Wednesday, January 04, 2006

The Precautionary Principle


Report of UNESCO's expert group on the Precautionary Principle, adopted by the World Commission on the Ethics of Scientific Knowledge and Technology (COMEST) at its fourth session (March 2005). Available in English and French.

Below I quote Annex 1. of the report in its entirety.

Practical guidance: frequent questions about the precautionary principle

What is the goal of the PP?
The goal of the PP is to protect humans and the environment against uncertain risks of human action by means of pre-damage control (anticipatory measures). The PP provides a rational approach to the satisfactory and ethically justified management of uncertain risks to public health, society or environment. It aims to use the best of the ‘systems sciences’ of complex processes to make wiser decisions. The PP is to supplement, but not necessarily replace, other management strategies that fall short of being able to handle large-scale scientific uncertainty and ignorance: ‘When human activities may lead to morally unacceptable harm that is scientifically plausible but uncertain, actions shall be taken to avoid or diminish that harm’.

What conditions trigger the consideration of the PP?

_Job item:_
Continue the precautionary principle guidance above from the point where it stops.

_Information provided:_
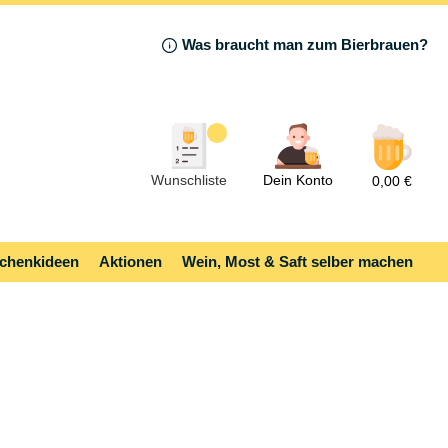
Was braucht man zum Bierbrauen?
Wunschliste
Dein Konto
0,00 €
chenkideen
Aktionen
Wein, Most & Saft selber machen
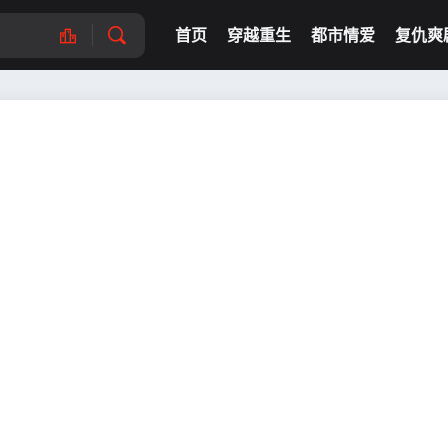
首页
穿越重生
都市情爱
复仇爽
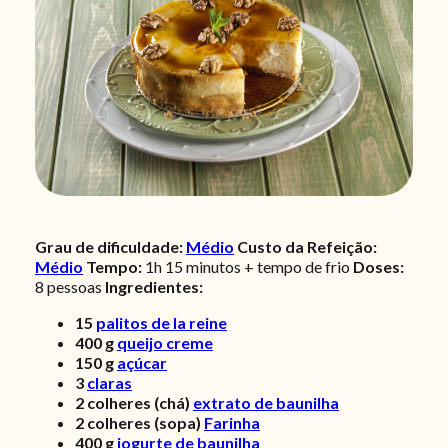
Grau de dificuldade:
Médio
Custo da Refeição:
Médio
Tempo:
1h 15 minutos + tempo de frio
Doses:
8
pessoas
Ingredientes:
15
palitos de la reine
400
g
queijo creme
150
g
açúcar
3
claras
2
colheres (chá)
extrato de baunilha
2
colheres (sopa)
Farinha
400
g
iogurte de baunilha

_Task answer:_
Generally speaking, the PP applies when there is plausible evidence of possible harm but scientific uncertainty and ignorance makes it impossible to reliably quantify and characterize the risks. More specifically, one needs to check whether:
* there exist considerable scientific uncertainties or even ignorance about the anticipated harm;
* there exist scenarios (or models) of possible harm that are scientifically reasonable (that is, based on some scientifi cally plausible reasoning);
* it is currently impossible to reduce the uncertainties without at the same time increasing ignorance of other relevant factors by higher levels of abstraction and idealization;
* the potential harm is indeed sufficiently serious or even irreversible for present or future generations or otherwise morally unacceptable;
* there is a need to act now, since effective counter-action later will be made significantly more difficult or costly at any later time.

What actions are consistent with the PP?
The PP calls for measures that either are likely to prevent the possible harm from occurring or are likely to contain or reduce the possible harm should it occur. In principle, there will always be a range of possible strategies that would satisfy this requirement. One may impose certain constraints on the range of such measures. One may, for example, require that the actions be:
(a) non-discriminatory in their application, i.e. similar situations are treated similarly,
(b) consistent in scope and nature with comparable measures from equivalent areas,
(c) proportional to the chosen level of protection and the scope of the harm,
(d) chosen with due consideration of positive and negative consequences (including non-monetary costs and benefits) and with an assessment of the moral implications of both action and inaction,
(e) subject to continuous review and monitoring, and that the main burden of providing evidence for safety rests on the proposers of a new technology or activity.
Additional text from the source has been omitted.